|Prove me wrong about revenues and benefits :
16 June 2006
Many people say there should be no politics in local government. I disagree. All free societies depend on choice, and political parties give voters a choice. However, I do agree that local politics is all about what is best for the local community, and so politics should be kept in its place and Westminster style politics have no place in local government. That is why I have always opposed Labour's imposition of cabinets or "executive style" administration.
The essence of Westminster politics is the Whip system. This means that all decisions are made behind closed doors, and the actual parliamentary debate is no more than a pantomime performance with a foregone conclusion. MP's don't have to listen to the pantomime debate, or even be in the chamber - so long as they're in the voting lobbies when the division bell rings. This used to be alien to local government, where members are not expected to vote, unless they have heard the whole debate.
Unfortunately, Westminster politics have arrived in Ryedale. Ryedale is a hung council. However, if the political group with the largest number can all be whipped into voting together, and the other groups have no whip, it will always be possible for one group to impose its will on the others. This is a wonderful situation which can give one political group an extraordinary degree of power out of all proportion to their actual voting numbers, so that little can happen without its support. So, if the Council makes an unpopular decision, the whipped group can be the power that gets it through, and then claim they were not responsible. So, it is a case of power without responsibility. In Ryedale, the group with the whip is the Conservative Group.
Consider, for example, the decision taken on 18th May to outsource Ryedale's Revenues and Benefits function to a "partnership" which is to be managed by Hambleton from Northallerton. A government consultancy provided advice on this proposal. I studied this advice, and, after reading it through several times, I concluded that the new partnership's steering committee had decided not to follow the Consultant's main recommendation. This seemed to invalidate the consultant's conclusions - including the very tentative conclusion that there might possibly be some financial savings in three years time - it was as vague and dubious as that.
I decided to test my view. So I told the Council on 24th April. Later, I sent an e-mail to every Council member, showing my logic at length step by step. On 18th May I told the Council again that the consultant's main recommendation was not being followed. So far, nobody has disputed this - either in public or privately. In such circumstances, one might have expected the proposal to have been voted out.

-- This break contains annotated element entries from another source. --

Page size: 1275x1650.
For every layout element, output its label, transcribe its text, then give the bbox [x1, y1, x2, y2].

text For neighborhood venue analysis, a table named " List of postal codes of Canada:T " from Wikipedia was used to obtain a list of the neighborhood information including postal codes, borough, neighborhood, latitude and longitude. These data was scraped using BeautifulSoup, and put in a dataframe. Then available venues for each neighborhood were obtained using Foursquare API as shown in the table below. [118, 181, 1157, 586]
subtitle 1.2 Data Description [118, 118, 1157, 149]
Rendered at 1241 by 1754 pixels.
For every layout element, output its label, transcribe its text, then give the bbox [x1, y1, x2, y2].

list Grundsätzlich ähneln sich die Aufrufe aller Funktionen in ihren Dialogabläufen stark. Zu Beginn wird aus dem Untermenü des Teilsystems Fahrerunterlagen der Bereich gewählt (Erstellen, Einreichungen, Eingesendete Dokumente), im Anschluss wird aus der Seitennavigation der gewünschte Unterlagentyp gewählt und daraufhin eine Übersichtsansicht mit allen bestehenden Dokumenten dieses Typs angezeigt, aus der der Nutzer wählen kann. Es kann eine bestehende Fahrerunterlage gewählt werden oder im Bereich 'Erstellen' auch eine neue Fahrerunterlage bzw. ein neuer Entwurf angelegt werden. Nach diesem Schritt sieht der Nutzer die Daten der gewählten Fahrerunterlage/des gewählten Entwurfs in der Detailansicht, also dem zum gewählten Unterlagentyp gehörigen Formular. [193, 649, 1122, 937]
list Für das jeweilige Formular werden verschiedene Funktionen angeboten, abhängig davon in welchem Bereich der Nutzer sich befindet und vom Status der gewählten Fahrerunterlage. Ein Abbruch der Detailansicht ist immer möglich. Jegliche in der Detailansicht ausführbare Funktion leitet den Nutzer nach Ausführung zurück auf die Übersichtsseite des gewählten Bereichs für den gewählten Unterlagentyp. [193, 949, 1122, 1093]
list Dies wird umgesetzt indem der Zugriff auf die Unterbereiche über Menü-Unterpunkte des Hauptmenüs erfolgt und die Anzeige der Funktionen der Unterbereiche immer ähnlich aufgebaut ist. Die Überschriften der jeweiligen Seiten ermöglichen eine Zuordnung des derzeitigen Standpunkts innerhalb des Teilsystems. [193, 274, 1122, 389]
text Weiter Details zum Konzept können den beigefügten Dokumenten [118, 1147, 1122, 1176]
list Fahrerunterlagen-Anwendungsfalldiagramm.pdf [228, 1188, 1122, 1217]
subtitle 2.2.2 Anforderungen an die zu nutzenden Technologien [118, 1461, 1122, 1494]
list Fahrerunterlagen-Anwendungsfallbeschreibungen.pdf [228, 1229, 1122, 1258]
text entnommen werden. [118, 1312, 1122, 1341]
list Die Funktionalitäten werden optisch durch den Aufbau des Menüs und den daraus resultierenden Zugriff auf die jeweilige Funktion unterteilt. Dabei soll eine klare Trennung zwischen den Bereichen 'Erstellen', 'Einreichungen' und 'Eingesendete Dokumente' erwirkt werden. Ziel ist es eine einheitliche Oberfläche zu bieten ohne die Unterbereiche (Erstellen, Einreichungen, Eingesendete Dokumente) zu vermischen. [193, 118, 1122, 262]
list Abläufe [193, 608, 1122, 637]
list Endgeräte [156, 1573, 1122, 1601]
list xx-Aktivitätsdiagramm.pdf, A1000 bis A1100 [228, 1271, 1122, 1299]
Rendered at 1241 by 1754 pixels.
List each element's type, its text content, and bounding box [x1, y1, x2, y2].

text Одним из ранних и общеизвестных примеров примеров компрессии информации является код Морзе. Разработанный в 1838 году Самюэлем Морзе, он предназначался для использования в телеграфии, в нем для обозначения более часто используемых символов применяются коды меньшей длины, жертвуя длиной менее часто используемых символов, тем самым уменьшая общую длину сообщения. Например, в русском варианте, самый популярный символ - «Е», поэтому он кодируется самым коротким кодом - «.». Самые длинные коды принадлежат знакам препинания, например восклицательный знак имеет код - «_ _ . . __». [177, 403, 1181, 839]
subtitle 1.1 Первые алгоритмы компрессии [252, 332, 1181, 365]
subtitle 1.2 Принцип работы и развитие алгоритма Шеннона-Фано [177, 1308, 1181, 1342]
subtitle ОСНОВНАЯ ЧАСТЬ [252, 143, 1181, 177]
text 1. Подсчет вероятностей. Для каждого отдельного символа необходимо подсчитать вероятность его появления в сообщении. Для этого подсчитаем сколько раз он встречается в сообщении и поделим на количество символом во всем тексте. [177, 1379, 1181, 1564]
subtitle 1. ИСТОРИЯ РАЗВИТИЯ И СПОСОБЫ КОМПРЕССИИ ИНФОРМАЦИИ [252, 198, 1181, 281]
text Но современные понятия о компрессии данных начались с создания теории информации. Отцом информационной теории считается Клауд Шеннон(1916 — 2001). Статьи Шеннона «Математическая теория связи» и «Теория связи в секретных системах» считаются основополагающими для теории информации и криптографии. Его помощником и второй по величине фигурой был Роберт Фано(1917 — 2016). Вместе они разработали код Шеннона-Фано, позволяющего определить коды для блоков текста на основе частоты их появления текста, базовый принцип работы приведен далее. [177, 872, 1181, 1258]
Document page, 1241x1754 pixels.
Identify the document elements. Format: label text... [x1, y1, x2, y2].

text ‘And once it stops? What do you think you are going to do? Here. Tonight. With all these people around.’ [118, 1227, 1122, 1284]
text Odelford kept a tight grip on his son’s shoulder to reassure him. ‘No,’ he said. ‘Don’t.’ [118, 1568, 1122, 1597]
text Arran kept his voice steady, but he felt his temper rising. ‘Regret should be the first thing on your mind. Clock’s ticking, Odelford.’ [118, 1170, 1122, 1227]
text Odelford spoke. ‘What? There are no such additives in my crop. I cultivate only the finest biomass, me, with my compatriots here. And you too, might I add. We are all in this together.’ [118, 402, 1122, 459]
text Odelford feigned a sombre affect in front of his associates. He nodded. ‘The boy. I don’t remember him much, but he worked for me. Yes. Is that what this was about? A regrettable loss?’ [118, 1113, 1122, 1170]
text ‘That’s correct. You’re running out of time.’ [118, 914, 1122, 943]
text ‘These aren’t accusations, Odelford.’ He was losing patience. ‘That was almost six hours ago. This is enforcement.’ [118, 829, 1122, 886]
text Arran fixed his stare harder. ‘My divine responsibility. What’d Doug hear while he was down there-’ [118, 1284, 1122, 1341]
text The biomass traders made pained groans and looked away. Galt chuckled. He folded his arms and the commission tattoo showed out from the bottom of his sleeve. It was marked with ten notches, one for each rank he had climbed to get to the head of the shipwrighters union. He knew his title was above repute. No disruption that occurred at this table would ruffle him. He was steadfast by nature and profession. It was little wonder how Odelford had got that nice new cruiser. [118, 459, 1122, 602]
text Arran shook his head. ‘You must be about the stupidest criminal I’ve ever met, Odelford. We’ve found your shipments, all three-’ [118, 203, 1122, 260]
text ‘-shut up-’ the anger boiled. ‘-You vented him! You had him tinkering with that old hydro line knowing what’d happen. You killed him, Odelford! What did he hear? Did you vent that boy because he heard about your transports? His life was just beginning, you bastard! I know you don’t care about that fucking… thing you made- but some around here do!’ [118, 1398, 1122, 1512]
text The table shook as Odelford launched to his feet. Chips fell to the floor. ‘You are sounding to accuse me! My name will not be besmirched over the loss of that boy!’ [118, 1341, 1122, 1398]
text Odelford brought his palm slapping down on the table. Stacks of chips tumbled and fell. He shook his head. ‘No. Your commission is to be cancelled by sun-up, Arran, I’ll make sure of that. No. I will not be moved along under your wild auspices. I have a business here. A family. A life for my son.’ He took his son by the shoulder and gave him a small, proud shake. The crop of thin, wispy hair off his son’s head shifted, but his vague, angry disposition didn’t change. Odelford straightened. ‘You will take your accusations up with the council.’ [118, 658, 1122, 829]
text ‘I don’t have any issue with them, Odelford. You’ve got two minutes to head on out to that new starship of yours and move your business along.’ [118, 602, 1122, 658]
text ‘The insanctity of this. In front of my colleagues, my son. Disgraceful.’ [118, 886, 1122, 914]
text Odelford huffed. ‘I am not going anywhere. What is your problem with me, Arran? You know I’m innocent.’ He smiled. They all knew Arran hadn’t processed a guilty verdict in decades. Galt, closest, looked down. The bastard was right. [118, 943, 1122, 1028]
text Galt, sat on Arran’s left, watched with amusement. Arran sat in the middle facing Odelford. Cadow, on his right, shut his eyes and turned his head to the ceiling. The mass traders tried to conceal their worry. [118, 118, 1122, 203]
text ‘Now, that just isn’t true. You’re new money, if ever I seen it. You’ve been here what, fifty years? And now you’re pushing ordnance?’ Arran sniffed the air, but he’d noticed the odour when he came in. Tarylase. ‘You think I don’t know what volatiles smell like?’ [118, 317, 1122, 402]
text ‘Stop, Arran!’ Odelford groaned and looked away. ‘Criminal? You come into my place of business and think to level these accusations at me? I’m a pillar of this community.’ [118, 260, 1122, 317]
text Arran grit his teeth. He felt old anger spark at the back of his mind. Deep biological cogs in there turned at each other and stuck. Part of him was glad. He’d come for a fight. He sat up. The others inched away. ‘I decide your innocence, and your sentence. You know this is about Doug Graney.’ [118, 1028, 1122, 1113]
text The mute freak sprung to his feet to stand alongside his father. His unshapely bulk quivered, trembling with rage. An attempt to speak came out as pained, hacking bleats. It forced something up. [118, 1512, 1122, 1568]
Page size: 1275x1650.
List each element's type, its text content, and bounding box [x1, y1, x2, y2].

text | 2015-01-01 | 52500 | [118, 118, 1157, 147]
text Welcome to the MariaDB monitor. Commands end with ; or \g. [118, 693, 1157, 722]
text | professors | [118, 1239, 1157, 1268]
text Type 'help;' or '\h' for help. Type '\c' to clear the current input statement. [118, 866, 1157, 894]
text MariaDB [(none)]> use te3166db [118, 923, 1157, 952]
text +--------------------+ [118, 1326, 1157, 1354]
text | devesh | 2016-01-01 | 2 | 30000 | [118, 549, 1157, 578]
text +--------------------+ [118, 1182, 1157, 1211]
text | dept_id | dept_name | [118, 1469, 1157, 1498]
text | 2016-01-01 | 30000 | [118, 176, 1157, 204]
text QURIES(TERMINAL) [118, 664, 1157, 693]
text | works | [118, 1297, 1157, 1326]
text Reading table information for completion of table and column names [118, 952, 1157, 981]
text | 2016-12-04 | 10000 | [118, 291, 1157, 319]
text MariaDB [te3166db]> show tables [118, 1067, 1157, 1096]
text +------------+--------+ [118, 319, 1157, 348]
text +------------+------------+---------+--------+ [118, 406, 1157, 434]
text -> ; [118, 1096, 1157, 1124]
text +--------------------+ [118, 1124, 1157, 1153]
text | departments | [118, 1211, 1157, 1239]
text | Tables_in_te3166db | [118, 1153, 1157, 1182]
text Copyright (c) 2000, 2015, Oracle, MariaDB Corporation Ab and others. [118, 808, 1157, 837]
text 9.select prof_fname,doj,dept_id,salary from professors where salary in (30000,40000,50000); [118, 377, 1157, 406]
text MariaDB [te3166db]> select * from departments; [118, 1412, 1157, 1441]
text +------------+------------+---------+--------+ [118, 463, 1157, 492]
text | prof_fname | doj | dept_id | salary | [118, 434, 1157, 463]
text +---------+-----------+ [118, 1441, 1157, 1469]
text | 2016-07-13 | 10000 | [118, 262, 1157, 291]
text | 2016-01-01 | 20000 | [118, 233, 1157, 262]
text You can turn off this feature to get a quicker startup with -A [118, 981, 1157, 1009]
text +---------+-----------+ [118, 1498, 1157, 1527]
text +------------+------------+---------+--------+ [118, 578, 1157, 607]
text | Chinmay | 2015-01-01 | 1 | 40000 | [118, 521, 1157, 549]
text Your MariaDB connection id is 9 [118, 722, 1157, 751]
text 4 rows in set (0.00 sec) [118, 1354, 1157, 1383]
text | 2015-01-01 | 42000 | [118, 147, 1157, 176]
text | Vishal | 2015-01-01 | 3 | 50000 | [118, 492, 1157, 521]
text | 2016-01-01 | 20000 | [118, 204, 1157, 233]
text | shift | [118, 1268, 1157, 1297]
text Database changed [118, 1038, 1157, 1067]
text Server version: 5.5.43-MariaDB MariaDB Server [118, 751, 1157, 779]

Not so. Understandably, opinion within the Council was volatile, and the LibDems and the Independents were divided. Now, if these two groups were divided, one might have expected the Tory Group also to have been divided. However, the Conservative Group voted by the whip and not according to their conscience, and that is why the decision went through. The consequence is the threat of expensive high court action and open confrontation between members and staff. Make no mistake: the Conservative Group is responsible for this.
So why did they do it? I hold a copy of a press article dated 13th May 1999. In this, Conservative Group Leader Keith Knaggs is reported to have referred to Ryedale's reserves as "an attractive dowry in the guise of reserves". Since then, I have suspected that the Conservative Group would like Ryedale to merge with Scarborough or another Council, and hand all our money over to the newly merged authority to be spent, as the saying goes, "where resources are most needed". I put this allegation to the meeting of 18th May, and Councillor Knaggs duly dismissed it as a "conspiracy theory".
So, what is really going on? I believe people can reasonably be expected to intend the natural and probable consequences of their actions. The more functions Ryedale outsources, the less viable Ryedale becomes, and the greater the pressure for a merger. If there is a merger, be under no illusion: very little (if any) of the Council's £8.5M reserves will be spent in Ryedale. This is what I think the Conservatives want. That is why Ryedale has spent little of its reserves since 1996 and continues to build them up at the taxpayers' expense.
Ryedale Conservatives can easily prove me wrong by agreeing to reverse this outrageous decision.